One of the most compelling arguments in favor of the AirMax 8L is its price - at just around $120 online, Okaysou has priced this model extremely aggressively against similar air purifiers. Replacement filters are very reasonably priced and can be found on Okaysou's website as well as Amazon, though it's important to remember that the AirMax 8L requires two filters which are sold separately. We noted hit-or-miss availability from either source for both the AirMax 8L and its filters at the time of writing, but we'll chalk that up to the unexpectedly high demand for this type of product considering the craziness of 2020. There are certainly cheaper options available, but we're convinced that the AirMax 8L is worth the few extra bucks due to its higher capacity and filtration capabilities. The factory warranty is the real clincher here - at 5 years, it's longer than most automobile warranties, let alone other air purifiers. Okaysou requires registration on their website to activate the warranty, though that's a minor hassle compared to the coverage offered in return.
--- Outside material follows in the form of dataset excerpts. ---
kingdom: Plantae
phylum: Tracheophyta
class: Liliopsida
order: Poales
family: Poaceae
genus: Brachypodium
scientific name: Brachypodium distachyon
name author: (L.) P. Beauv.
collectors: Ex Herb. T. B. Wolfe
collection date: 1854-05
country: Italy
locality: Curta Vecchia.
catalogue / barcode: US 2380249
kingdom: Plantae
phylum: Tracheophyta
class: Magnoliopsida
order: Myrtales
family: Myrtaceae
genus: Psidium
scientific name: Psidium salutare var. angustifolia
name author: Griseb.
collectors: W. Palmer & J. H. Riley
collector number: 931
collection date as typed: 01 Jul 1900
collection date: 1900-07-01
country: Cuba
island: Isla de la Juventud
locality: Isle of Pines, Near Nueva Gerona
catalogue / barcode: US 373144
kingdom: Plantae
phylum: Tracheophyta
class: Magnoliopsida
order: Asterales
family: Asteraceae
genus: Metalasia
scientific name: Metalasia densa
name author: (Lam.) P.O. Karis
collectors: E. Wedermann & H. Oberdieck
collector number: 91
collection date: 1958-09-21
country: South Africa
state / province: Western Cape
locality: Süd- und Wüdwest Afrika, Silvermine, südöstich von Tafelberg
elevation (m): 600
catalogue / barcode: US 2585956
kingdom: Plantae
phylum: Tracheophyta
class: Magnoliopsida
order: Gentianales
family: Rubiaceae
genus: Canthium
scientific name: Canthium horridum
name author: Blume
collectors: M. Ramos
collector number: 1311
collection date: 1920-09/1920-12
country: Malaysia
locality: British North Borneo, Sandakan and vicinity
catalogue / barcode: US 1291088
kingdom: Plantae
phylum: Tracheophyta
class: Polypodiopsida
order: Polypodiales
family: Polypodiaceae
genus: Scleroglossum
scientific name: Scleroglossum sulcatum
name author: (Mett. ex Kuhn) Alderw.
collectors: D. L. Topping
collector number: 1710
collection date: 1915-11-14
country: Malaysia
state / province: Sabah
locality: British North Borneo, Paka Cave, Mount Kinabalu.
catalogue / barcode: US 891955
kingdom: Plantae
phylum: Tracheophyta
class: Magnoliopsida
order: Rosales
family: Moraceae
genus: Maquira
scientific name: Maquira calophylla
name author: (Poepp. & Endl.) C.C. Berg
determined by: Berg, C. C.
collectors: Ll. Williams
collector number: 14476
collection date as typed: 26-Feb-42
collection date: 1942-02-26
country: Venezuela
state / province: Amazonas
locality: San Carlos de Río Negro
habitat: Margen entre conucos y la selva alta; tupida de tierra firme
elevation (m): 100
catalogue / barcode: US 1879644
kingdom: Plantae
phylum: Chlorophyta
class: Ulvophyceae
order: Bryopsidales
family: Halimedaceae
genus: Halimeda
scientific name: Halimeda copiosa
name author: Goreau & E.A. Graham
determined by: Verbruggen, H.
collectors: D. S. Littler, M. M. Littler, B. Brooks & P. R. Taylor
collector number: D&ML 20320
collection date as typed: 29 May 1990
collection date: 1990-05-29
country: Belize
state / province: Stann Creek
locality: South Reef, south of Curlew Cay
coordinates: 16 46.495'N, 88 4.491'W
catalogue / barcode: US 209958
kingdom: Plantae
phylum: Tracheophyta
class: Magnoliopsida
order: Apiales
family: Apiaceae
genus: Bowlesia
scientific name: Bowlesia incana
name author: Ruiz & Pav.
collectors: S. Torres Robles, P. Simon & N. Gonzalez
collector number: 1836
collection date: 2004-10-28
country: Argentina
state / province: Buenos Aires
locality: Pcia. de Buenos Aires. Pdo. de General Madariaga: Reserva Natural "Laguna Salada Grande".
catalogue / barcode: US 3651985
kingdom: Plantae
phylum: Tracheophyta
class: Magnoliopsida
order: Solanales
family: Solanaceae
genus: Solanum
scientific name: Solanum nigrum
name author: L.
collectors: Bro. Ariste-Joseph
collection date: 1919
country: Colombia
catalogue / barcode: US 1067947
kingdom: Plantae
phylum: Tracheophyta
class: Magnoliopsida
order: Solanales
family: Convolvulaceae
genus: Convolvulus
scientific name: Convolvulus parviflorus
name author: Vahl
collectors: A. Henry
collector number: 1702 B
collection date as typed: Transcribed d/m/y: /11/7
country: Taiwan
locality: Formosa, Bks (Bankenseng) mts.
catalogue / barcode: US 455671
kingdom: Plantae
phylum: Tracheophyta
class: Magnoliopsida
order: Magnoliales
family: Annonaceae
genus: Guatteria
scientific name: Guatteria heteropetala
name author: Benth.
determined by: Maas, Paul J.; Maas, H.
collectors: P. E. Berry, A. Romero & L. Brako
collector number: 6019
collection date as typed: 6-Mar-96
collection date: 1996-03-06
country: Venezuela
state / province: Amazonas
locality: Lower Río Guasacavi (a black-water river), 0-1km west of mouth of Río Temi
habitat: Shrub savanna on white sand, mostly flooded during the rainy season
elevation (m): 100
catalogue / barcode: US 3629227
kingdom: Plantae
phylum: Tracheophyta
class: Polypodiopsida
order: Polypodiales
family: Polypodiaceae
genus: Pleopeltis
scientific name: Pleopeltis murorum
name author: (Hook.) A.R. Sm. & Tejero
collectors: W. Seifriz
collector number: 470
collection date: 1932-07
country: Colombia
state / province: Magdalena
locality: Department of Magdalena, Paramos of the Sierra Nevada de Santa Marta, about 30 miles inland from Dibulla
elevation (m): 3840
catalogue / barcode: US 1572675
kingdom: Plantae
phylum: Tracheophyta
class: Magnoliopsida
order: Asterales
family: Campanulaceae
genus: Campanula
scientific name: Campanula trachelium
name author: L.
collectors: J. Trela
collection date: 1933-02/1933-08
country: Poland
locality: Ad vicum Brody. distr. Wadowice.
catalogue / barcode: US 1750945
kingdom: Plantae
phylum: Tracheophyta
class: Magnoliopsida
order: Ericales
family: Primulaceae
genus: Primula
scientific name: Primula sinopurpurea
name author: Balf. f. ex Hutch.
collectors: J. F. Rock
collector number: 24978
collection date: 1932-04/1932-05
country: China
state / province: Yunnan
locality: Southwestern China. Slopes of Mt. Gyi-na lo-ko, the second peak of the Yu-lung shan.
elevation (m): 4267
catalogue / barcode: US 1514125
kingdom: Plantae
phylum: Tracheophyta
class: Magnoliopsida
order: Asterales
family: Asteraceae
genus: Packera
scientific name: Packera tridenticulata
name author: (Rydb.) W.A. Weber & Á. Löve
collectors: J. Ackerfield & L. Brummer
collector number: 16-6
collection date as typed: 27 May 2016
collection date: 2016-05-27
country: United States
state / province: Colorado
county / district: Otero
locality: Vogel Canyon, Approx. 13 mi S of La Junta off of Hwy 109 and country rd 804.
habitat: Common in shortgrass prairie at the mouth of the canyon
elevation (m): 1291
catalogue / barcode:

Though Okaysou may not be a household name, the AirMax 8L stands up on its own merits and requires no excuses or qualifiers. The sturdy construction, unobtrusive design, easy controls, and highly effective performance during a series of wildfires are all major highlights, but the affordable price and lengthy factory warranty on top of an already-excellent product allow the AirMax 8L to stand out from the crowd. In light of this, we can forgive the ambiguously-written manual and the confusing initial set-up process. The lack of reliable availability is also completely understandable, since the AirMax 8L is priced right and appears to sell out frequently. For an air purifier as solid as the Okaysou AirMax 8L, that's the best possible compliment.